Person holding a bunch of bananas and flashing shaka
Kristen Decoito

They made quick work of chopping down the banana trees and reducing them to mulch, before washing, drying and packing the fruit at the college’s 3-acre farm Mauliola (thriving or healthy) and then loading it into their van for delivery in Hilo.

“It’s been actually life changing to have a program in which you’re hands-on every single day,” said student Kristen Decoito.

Since 2023, Hawaiʻi CC has donated more than 1,000 lbs of fresh produce from Mauliola to the Hawaiʻi Food Basket.

“Our mission is to end hunger in Hawaiʻi County on Hawaiʻi Island,” said Enola Kaneta, director of operations for Hawaiʻi Food Basket. “Hawaiʻi Community College actually helps us to do that by providing fresh produce and vegetables to our community members.”

Feeding hungry families

Students washing produce
Students prepare produce for transport

In 2021, the college finalized a four-year agreement with landowner Honua Ola Bioenergy to farm and teach agriculture at Mauliola, as long as 90% of the food produced there goes to feed hungry families. The land the college has cleared—armed with weed wackers and lots of sweat equity—stands in stark contrast to the tall grasses and trees surrounding the farm.

“To have a project this big—three acres, 40 ʻulu (breadfruit) trees, maybe 60 banana trees in the ground—is kind of unprecedented for a small program like ours,” said Assistant Professor Lew Nakamura.

Kaneta said, “A lot of our emergency food customers actually come up daily for us and they love to have fresh produce that they can actually then go home and give their families and their keiki.”

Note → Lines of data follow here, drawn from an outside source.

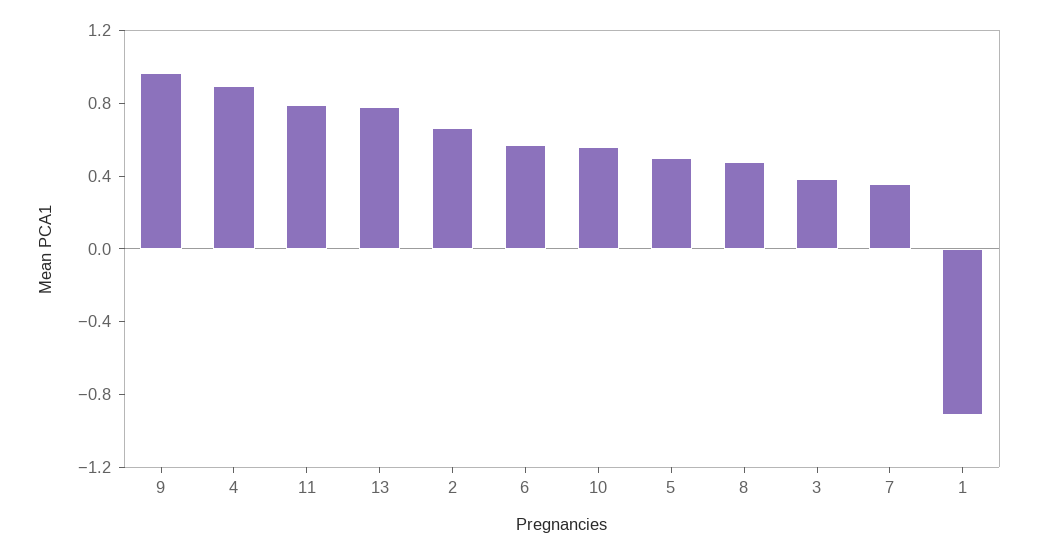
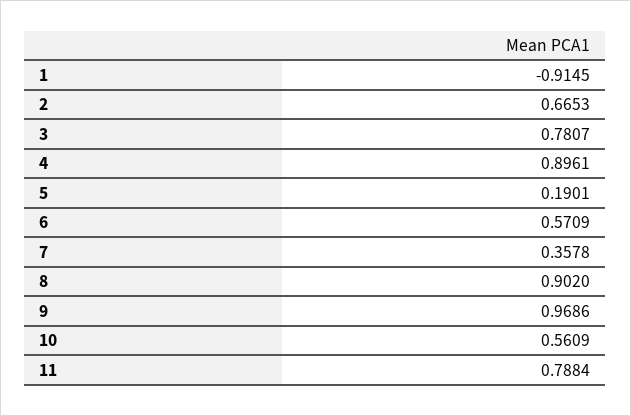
  {
    "9": 0.9686,
    "4": 0.8961,
    "11": 0.7884,
-   "13": 0.8,
    "2": 0.6653,
    "6": 0.5709,
    "10": 0.5609,
-   "5": 0.5,
+   "5": 0.1901,
-   "8": 0.5,
+   "8": 0.902,
-   "3": 0.4,
+   "3": 0.7807,
    "7": 0.3578,
    "1": -0.9145
  }

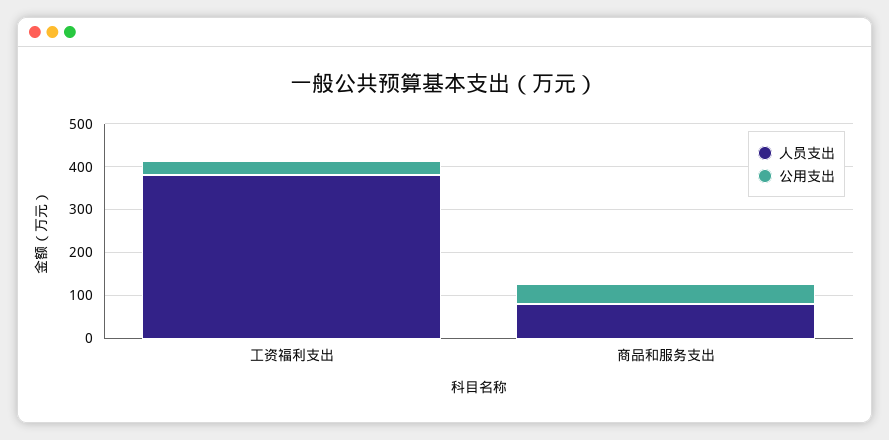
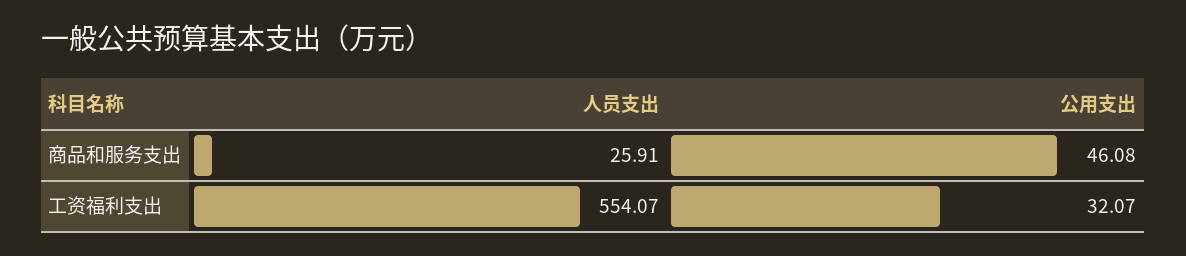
  {
    "人员支出": {
-     "工资福利支出": 380,
+     "工资福利支出": 554.07,
-     "商品和服务支出": 80
+     "商品和服务支出": 25.91
    },
    "公用支出": {
      "工资福利支出": 32.07,
      "商品和服务支出": 46.08
    }
  }

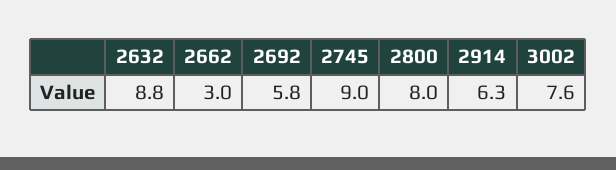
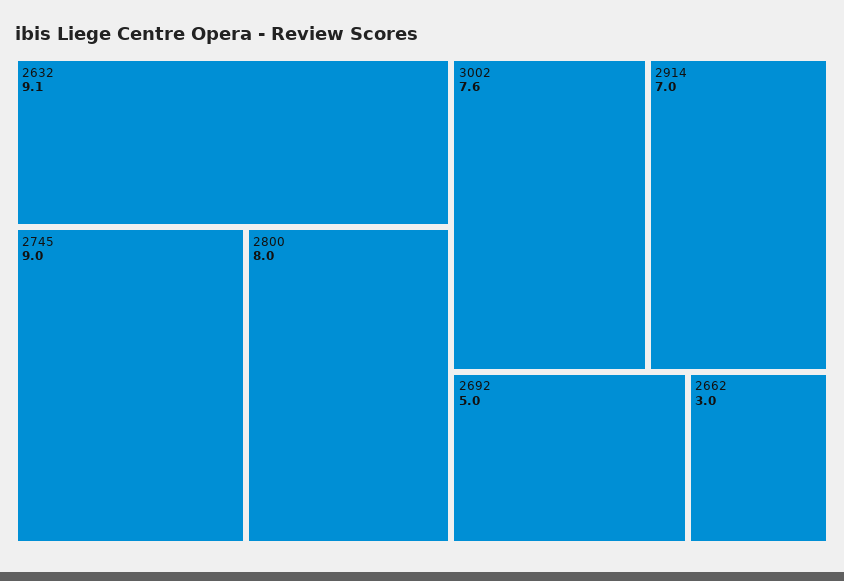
  {
-   "2632": 8.8,
+   "2632": 9.1,
    "2662": 3,
-   "2692": 5.8,
+   "2692": 5,
    "2745": 9,
    "2800": 8,
-   "2914": 6.3,
+   "2914": 7,
    "3002": 7.6
  }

Nakamura is excited to be able to train more students who can grow food for the community and teach others to do it, too.

“Where there is hunger, we need farmers. We need people to feed the community, and it’s good because we know if it’s grown here that it’s healthy, that it’s sustainable, and we know exactly the source of which it came from,” said Decoito, who will graduate with her associate’s degree in May and plans to pursue a teaching degree.

Theft blunts impact

Nakamura said there will be even more impact next year when the ʻulu starts to ripen. However, recurring agricultural theft is already blunting Mauliola’s impact.

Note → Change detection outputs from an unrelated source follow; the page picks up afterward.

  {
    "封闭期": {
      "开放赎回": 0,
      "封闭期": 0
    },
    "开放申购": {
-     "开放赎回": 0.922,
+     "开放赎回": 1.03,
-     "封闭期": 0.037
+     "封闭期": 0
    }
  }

“We’ve had probably over 300 pounds, or at least 30 bunches of bananas, stolen from us from this parcel,” he said. “Big problem—people taking food away from people who actually need it.”

It’s a problem harming other farmers across the island. Nakamura said he is reaching out to the community to report any agricultural thefts they may witness.

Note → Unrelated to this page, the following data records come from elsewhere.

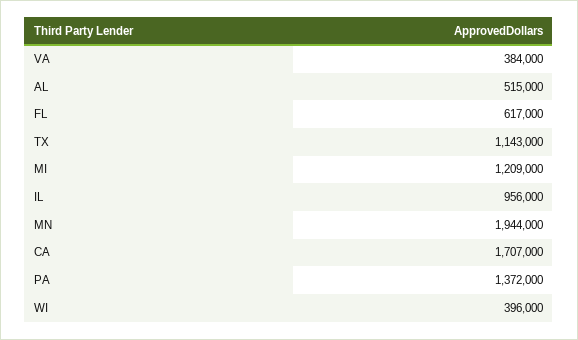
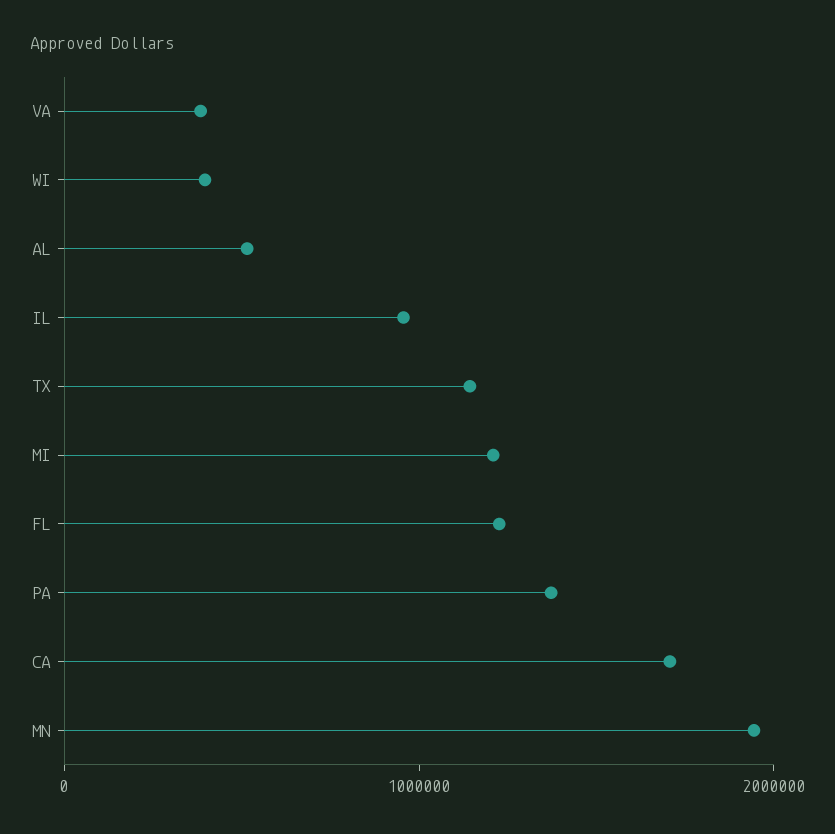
  {
    "VA": 384000,
    "AL": 515000,
-   "FL": 617000,
+   "FL": 1200000,
    "TX": 1143000,
    "MI": 1209000,
    "IL": 956000,
    "MN": 1944000,
    "CA": 1707000,
    "PA": 1372000,
    "WI": 396000
  }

Person beside boxes of bananas and other fruits
Food Basket

In the meantime, Hawaiʻi CC will be doing its part to produce the farmers the state needs, such as first year student David Marquis, who proudly posed with a heavy stalk of bananas he had just chopped down with a machete.

Marquis said, “I hope to start a small farm and become food sufficient and help other people too to obtain self sufficiency in food.”

Decoito added, “I just want people to understand that food is a very critical topic here in Hawaiʻi, and without farmers, we’re going to have a lot more problems in the future.”